4. Short-term Rentals
Short-term rentals are also one of the most lucrative ways of generating returns from a piece of property. There are multiple benefits of short-term rentals. You can charge a handsome amount per day stay. Also, you can use your property when it is unoccupied.
The market for short-term rentals, also known as vacation rentals has grown exponentially. Especially, after the growth of some home-sharing apps, this marketplace has become even more accessible. You have options to explore.
However, there are some other things too that you must know before investing in vacation rental properties. Short-term rentals have high and frequent maintenance costs.
5. House Hacking
House hacking is another form of investing popular amongst young homeowners. Such investors invest in properties located in prime locations or even in their neighborhoods and rent out a specific portion.
It’s a great way to generate income through your property. Most people who prefer this form of investment wish to balance their expenses. If you are investing in a property close to your workplace, you can save your cost of commuting to work and even cover up for other expenses through house hacking. Also, house hacking gives you the opportunity of investing in properties you wouldn’t have been able to afford otherwise. Another benefit of house hacking is that the maintenance cost and other expenses incurred are split equally between all parties.
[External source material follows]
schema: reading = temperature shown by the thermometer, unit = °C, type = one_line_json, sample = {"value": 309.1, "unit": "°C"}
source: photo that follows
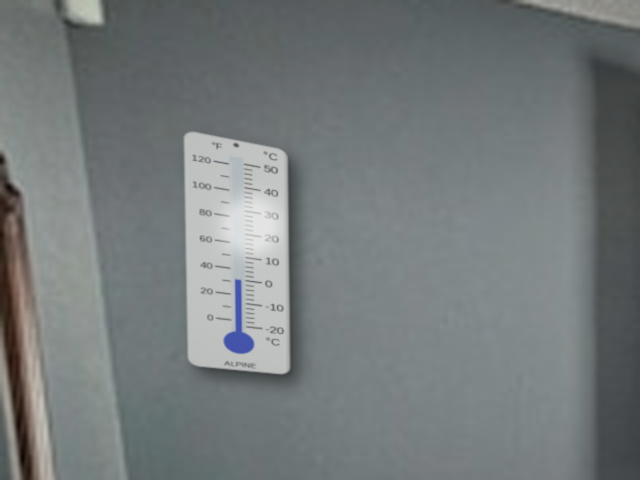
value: {"value": 0, "unit": "°C"}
These are some of the popular forms of real estate investments. Investing in the real-estate sector is one of the most important financial decisions an individual has to make. However, if done with proper planning and management, it can be one of the best ways to build wealth. Before investing, plan out your budget, timeline, and all the other essential factors which will help you keep the process hassle-free. Keep a diversified portfolio and do your due diligence before picking the right category for yourself!